A faithful copy of the entries, without any pictures, is what is needed here.

════════════════

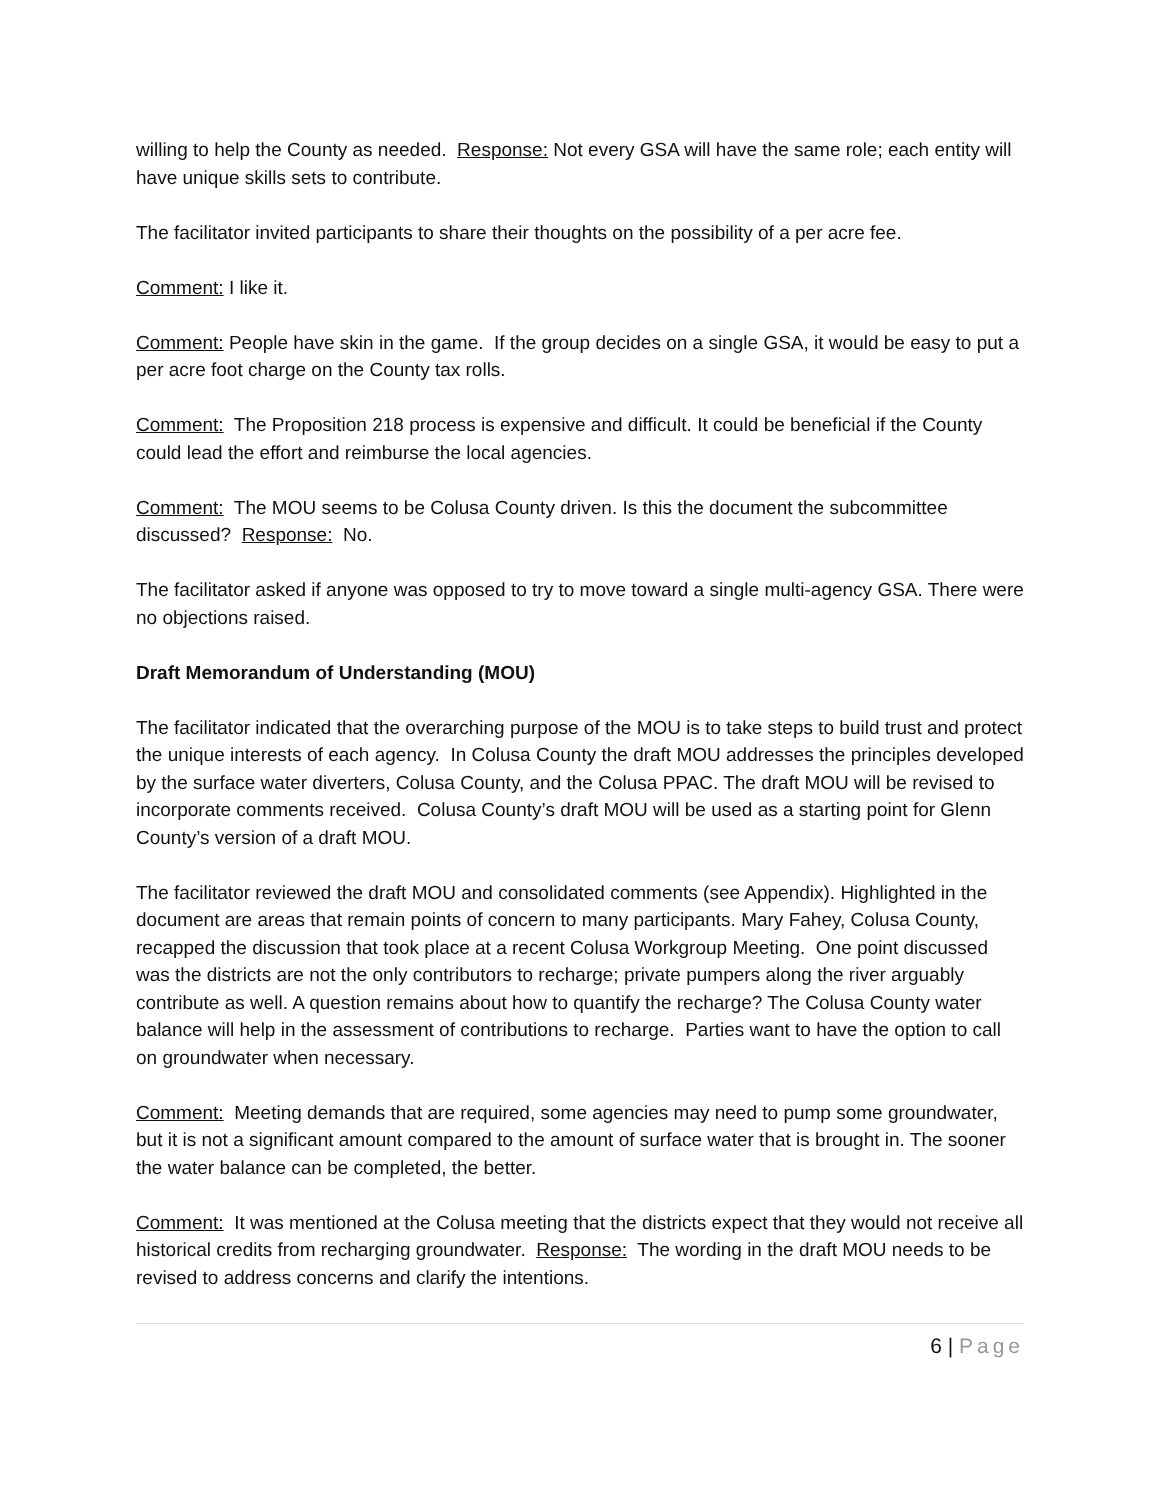willing to help the County as needed. Response: Not every GSA will have the same role; each entity will have unique skills sets to contribute.
The facilitator invited participants to share their thoughts on the possibility of a per acre fee.
Comment: I like it.
Comment: People have skin in the game. If the group decides on a single GSA, it would be easy to put a per acre foot charge on the County tax rolls.
Comment: The Proposition 218 process is expensive and difficult. It could be beneficial if the County could lead the effort and reimburse the local agencies.
Comment: The MOU seems to be Colusa County driven. Is this the document the subcommittee discussed? Response: No.
The facilitator asked if anyone was opposed to try to move toward a single multi-agency GSA. There were no objections raised.
Draft Memorandum of Understanding (MOU)
The facilitator indicated that the overarching purpose of the MOU is to take steps to build trust and protect the unique interests of each agency. In Colusa County the draft MOU addresses the principles developed by the surface water diverters, Colusa County, and the Colusa PPAC. The draft MOU will be revised to incorporate comments received. Colusa County’s draft MOU will be used as a starting point for Glenn County’s version of a draft MOU.
The facilitator reviewed the draft MOU and consolidated comments (see Appendix). Highlighted in the document are areas that remain points of concern to many participants. Mary Fahey, Colusa County, recapped the discussion that took place at a recent Colusa Workgroup Meeting. One point discussed was the districts are not the only contributors to recharge; private pumpers along the river arguably contribute as well. A question remains about how to quantify the recharge? The Colusa County water balance will help in the assessment of contributions to recharge. Parties want to have the option to call on groundwater when necessary.
Comment: Meeting demands that are required, some agencies may need to pump some groundwater, but it is not a significant amount compared to the amount of surface water that is brought in. The sooner the water balance can be completed, the better.
Comment: It was mentioned at the Colusa meeting that the districts expect that they would not receive all historical credits from recharging groundwater. Response: The wording in the draft MOU needs to be revised to address concerns and clarify the intentions.
6 | Page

════════════════

* **TASK SOLUTION**:
willing to help the County as needed. Response: Not every GSA will have the same role; each entity will have unique skills sets to contribute.
The facilitator invited participants to share their thoughts on the possibility of a per acre fee.
Comment: I like it.
Comment: People have skin in the game. If the group decides on a single GSA, it would be easy to put a per acre foot charge on the County tax rolls.
Comment: The Proposition 218 process is expensive and difficult. It could be beneficial if the County could lead the effort and reimburse the local agencies.
Comment: The MOU seems to be Colusa County driven. Is this the document the subcommittee discussed? Response: No.
The facilitator asked if anyone was opposed to try to move toward a single multi-agency GSA. There were no objections raised.
Draft Memorandum of Understanding (MOU)
The facilitator indicated that the overarching purpose of the MOU is to take steps to build trust and protect the unique interests of each agency. In Colusa County the draft MOU addresses the principles developed by the surface water diverters, Colusa County, and the Colusa PPAC. The draft MOU will be revised to incorporate comments received. Colusa County’s draft MOU will be used as a starting point for Glenn County’s version of a draft MOU.
The facilitator reviewed the draft MOU and consolidated comments (see Appendix). Highlighted in the document are areas that remain points of concern to many participants. Mary Fahey, Colusa County, recapped the discussion that took place at a recent Colusa Workgroup Meeting. One point discussed was the districts are not the only contributors to recharge; private pumpers along the river arguably contribute as well. A question remains about how to quantify the recharge? The Colusa County water balance will help in the assessment of contributions to recharge. Parties want to have the option to call on groundwater when necessary.
Comment: Meeting demands that are required, some agencies may need to pump some groundwater, but it is not a significant amount compared to the amount of surface water that is brought in. The sooner the water balance can be completed, the better.
Comment: It was mentioned at the Colusa meeting that the districts expect that they would not receive all historical credits from recharging groundwater. Response: The wording in the draft MOU needs to be revised to address concerns and clarify the intentions.
6 | Page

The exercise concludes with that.